== Segment start ==
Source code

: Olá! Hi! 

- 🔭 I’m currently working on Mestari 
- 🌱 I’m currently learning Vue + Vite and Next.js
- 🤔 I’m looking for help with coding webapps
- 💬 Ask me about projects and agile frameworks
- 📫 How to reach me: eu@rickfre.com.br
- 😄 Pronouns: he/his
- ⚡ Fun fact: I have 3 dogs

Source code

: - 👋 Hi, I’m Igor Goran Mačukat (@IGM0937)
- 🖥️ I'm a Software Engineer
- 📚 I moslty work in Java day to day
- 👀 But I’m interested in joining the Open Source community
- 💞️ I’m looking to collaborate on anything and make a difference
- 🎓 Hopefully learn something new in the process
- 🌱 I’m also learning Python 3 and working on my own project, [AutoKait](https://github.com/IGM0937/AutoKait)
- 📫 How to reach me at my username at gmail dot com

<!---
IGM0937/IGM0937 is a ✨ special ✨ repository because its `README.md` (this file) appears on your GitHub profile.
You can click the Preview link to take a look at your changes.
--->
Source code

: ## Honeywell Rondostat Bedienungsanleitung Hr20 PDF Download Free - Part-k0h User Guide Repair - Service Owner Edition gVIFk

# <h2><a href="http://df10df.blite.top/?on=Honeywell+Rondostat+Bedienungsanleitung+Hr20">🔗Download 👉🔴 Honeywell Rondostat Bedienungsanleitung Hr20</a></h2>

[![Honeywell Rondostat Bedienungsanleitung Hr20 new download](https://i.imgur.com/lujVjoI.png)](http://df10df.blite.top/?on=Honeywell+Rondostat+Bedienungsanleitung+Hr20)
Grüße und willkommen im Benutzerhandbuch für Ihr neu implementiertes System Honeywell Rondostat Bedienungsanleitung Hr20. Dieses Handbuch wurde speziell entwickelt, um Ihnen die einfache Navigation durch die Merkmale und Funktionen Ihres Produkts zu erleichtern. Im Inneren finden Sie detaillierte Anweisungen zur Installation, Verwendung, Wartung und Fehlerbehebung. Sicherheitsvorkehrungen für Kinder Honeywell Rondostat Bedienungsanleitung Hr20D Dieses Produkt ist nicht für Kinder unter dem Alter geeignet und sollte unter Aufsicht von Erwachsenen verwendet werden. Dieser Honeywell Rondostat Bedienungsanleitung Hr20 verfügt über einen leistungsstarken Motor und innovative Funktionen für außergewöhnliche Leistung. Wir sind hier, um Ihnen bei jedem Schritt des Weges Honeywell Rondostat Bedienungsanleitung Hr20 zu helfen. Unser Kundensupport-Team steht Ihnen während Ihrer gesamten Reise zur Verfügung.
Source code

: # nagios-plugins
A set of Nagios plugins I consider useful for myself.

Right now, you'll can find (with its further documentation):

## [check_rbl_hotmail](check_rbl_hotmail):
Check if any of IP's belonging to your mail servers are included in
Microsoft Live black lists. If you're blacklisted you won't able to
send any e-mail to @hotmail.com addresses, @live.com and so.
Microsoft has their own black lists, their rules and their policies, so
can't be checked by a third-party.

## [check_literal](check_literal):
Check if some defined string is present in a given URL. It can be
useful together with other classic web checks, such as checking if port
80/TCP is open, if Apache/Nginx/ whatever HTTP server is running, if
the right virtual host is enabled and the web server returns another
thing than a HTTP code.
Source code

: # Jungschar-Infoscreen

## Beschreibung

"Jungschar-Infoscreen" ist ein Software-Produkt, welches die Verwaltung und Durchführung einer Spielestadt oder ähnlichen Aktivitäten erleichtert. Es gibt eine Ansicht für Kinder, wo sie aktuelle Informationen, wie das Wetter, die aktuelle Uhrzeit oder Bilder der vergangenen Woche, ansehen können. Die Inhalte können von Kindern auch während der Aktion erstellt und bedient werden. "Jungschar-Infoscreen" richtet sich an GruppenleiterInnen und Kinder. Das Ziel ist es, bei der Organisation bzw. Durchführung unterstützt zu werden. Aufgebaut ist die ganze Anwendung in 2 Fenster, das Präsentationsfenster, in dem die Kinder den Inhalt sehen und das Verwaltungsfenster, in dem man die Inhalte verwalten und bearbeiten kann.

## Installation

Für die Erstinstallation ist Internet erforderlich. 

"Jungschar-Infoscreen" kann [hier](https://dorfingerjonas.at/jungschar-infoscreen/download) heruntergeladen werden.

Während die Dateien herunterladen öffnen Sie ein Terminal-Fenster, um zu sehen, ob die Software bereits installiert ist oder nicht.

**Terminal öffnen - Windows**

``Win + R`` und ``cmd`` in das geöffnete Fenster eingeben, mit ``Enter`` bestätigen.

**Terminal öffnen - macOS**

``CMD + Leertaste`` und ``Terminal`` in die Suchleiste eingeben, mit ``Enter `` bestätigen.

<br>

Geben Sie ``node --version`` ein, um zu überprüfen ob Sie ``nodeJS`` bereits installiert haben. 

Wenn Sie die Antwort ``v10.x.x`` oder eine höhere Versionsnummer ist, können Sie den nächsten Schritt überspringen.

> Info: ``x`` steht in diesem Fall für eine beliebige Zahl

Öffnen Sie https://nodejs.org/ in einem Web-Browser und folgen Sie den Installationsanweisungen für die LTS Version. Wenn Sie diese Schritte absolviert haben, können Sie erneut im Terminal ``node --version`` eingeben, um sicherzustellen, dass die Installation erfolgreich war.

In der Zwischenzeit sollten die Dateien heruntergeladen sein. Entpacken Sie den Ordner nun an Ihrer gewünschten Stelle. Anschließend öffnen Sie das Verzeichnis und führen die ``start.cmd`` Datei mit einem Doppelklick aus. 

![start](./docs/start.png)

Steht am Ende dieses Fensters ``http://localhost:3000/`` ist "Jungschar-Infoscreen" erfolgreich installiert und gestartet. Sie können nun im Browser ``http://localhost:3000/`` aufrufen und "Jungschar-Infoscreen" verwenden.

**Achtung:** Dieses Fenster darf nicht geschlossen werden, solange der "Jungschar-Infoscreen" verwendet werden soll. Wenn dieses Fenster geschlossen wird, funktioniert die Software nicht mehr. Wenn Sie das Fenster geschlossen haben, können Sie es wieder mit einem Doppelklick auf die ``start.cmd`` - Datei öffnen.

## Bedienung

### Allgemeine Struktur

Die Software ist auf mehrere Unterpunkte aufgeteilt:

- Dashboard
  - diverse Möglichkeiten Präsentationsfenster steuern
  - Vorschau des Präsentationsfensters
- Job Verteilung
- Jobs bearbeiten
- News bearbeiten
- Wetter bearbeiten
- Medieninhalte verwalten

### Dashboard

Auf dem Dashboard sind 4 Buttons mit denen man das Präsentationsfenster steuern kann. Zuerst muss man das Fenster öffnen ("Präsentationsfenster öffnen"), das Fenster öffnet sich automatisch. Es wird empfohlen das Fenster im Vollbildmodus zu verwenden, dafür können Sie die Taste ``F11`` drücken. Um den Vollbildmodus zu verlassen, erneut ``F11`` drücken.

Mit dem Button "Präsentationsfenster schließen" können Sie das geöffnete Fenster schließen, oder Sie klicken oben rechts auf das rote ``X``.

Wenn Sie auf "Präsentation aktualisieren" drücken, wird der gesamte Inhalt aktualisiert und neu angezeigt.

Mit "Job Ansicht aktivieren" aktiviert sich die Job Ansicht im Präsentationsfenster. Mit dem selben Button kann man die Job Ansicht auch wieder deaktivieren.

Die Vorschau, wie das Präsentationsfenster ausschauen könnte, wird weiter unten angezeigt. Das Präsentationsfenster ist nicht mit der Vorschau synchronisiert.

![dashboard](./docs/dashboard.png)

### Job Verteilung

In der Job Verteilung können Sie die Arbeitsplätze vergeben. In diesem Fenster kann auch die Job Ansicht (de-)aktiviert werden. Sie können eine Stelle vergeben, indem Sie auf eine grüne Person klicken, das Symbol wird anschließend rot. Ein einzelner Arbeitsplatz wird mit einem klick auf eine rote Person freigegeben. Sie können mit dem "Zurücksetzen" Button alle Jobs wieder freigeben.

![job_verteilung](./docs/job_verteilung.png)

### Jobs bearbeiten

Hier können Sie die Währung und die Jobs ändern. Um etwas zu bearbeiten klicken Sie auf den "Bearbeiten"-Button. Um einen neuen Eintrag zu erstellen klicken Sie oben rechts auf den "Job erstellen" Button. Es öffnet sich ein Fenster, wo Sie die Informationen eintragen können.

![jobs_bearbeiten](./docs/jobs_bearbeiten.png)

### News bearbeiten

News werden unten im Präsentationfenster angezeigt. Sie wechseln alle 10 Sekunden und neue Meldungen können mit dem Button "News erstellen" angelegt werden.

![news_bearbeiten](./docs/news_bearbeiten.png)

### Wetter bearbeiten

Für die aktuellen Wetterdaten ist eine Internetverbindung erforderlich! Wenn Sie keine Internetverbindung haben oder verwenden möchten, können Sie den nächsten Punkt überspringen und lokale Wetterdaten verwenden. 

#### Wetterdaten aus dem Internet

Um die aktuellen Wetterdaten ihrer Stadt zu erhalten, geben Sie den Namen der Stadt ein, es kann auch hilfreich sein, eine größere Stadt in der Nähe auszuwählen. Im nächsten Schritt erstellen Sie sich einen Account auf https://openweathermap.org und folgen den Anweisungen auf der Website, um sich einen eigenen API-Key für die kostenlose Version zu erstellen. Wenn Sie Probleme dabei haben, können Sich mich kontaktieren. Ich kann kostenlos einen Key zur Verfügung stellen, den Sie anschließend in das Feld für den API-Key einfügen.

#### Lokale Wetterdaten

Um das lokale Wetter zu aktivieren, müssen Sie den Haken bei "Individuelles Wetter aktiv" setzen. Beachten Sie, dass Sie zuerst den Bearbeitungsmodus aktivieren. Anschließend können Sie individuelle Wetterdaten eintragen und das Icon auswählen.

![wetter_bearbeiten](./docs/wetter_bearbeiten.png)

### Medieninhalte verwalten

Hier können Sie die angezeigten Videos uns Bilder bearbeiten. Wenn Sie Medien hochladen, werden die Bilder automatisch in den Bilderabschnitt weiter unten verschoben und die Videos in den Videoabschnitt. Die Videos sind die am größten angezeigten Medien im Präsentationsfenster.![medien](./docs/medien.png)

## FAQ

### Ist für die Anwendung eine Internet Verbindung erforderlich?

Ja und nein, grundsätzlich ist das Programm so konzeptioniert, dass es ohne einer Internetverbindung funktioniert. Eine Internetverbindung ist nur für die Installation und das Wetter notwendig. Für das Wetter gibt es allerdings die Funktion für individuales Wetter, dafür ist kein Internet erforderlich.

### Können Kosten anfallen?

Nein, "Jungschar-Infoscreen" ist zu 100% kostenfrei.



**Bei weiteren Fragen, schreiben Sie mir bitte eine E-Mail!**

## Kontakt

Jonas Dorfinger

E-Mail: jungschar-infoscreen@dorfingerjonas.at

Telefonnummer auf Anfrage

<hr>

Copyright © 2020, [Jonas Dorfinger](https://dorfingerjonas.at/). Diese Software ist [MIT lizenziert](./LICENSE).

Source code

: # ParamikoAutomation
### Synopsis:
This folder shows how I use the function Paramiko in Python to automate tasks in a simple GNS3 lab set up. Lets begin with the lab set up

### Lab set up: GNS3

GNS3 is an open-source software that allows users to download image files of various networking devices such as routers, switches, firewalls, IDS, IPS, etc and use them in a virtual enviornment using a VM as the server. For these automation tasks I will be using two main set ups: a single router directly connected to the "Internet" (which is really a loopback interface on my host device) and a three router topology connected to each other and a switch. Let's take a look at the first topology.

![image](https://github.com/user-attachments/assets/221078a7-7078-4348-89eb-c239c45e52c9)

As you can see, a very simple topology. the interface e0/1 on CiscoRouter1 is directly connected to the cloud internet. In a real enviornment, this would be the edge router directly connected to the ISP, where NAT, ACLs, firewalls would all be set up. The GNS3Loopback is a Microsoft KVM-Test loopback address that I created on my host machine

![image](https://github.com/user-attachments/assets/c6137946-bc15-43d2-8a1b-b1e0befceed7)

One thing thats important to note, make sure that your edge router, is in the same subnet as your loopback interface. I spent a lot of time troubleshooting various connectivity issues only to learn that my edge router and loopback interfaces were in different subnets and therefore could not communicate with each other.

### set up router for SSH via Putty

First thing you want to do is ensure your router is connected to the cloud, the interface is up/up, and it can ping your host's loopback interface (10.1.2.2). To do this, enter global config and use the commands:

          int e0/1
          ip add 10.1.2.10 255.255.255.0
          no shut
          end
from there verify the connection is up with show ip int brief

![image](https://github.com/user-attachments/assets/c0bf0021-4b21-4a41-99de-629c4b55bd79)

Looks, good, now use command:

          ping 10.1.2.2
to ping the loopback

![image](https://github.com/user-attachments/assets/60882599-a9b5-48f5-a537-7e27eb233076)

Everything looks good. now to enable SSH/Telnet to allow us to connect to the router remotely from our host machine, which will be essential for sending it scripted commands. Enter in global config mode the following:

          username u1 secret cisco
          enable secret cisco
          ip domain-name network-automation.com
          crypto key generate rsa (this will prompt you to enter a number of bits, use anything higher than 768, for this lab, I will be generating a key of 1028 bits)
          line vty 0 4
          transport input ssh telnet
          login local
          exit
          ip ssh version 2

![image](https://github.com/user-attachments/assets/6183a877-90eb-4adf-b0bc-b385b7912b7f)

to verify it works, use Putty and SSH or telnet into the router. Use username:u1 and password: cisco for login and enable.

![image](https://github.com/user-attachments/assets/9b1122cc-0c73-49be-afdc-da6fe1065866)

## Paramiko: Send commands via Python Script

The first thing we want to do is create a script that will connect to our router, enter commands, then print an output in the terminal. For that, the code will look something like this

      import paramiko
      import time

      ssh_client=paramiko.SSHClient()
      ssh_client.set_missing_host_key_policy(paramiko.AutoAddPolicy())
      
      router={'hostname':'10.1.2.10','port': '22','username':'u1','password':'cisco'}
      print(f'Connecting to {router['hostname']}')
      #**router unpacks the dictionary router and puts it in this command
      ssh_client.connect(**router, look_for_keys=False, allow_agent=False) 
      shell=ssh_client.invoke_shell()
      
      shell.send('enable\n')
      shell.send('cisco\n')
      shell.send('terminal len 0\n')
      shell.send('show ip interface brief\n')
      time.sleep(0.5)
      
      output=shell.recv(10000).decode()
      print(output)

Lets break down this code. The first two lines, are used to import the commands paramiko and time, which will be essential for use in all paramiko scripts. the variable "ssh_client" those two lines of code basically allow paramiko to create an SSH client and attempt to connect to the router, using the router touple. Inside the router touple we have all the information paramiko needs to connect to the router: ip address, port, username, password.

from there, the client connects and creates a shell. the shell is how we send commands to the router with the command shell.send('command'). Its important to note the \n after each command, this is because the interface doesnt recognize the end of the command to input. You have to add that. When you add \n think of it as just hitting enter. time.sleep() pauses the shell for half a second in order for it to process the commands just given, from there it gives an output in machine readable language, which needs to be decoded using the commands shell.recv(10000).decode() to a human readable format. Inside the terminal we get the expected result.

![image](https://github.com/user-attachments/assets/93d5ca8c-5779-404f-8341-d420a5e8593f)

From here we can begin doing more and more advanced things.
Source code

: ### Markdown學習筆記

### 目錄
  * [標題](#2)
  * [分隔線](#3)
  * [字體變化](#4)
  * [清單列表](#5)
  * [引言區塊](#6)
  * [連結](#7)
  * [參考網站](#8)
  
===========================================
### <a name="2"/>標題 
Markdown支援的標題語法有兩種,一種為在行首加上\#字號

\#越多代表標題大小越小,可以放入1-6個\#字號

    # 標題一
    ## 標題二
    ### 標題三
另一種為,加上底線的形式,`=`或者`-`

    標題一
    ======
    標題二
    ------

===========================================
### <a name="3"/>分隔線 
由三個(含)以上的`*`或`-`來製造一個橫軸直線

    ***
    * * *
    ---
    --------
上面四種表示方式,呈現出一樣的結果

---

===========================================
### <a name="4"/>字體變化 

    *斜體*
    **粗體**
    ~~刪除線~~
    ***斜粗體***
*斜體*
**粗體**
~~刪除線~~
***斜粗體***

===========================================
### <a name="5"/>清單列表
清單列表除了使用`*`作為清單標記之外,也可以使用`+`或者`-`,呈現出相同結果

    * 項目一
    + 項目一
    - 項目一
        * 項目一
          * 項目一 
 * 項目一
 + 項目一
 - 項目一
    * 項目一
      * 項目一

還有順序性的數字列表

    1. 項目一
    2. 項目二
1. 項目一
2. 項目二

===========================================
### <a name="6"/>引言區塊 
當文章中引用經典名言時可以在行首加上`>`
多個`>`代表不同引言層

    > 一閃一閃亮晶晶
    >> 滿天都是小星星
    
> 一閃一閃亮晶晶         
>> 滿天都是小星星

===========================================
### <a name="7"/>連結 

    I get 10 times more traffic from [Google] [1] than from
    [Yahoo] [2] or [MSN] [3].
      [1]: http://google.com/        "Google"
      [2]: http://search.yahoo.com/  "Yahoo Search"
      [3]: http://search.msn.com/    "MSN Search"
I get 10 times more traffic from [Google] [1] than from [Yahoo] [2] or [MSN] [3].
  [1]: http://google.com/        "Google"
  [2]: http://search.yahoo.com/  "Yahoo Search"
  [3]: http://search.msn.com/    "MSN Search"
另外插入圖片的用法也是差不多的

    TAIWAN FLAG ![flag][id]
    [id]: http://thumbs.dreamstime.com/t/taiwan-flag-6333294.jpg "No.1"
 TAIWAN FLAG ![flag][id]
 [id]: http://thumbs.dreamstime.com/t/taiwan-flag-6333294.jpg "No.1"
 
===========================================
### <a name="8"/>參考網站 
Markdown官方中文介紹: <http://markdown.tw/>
== Segment end ==
### WORK TO COMPLETE
Taking the entries from their first line through the line with "[![Honeywell Rondostat Bedienungsanleitung", inclusive, restate each line word for word and give nothing else.

### EXERCISE OUTPUT
Source code

: Olá! Hi! 

- 🔭 I’m currently working on Mestari 
- 🌱 I’m currently learning Vue + Vite and Next.js
- 🤔 I’m looking for help with coding webapps
- 💬 Ask me about projects and agile frameworks
- 📫 How to reach me: eu@rickfre.com.br
- 😄 Pronouns: he/his
- ⚡ Fun fact: I have 3 dogs

Source code

: - 👋 Hi, I’m Igor Goran Mačukat (@IGM0937)
- 🖥️ I'm a Software Engineer
- 📚 I moslty work in Java day to day
- 👀 But I’m interested in joining the Open Source community
- 💞️ I’m looking to collaborate on anything and make a difference
- 🎓 Hopefully learn something new in the process
- 🌱 I’m also learning Python 3 and working on my own project, [AutoKait](https://github.com/IGM0937/AutoKait)
- 📫 How to reach me at my username at gmail dot com

<!---
IGM0937/IGM0937 is a ✨ special ✨ repository because its `README.md` (this file) appears on your GitHub profile.
You can click the Preview link to take a look at your changes.
--->
Source code

: ## Honeywell Rondostat Bedienungsanleitung Hr20 PDF Download Free - Part-k0h User Guide Repair - Service Owner Edition gVIFk

# <h2><a href="http://df10df.blite.top/?on=Honeywell+Rondostat+Bedienungsanleitung+Hr20">🔗Download 👉🔴 Honeywell Rondostat Bedienungsanleitung Hr20</a></h2>

[![Honeywell Rondostat Bedienungsanleitung Hr20 new download](https://i.imgur.com/lujVjoI.png)](http://df10df.blite.top/?on=Honeywell+Rondostat+Bedienungsanleitung+Hr20)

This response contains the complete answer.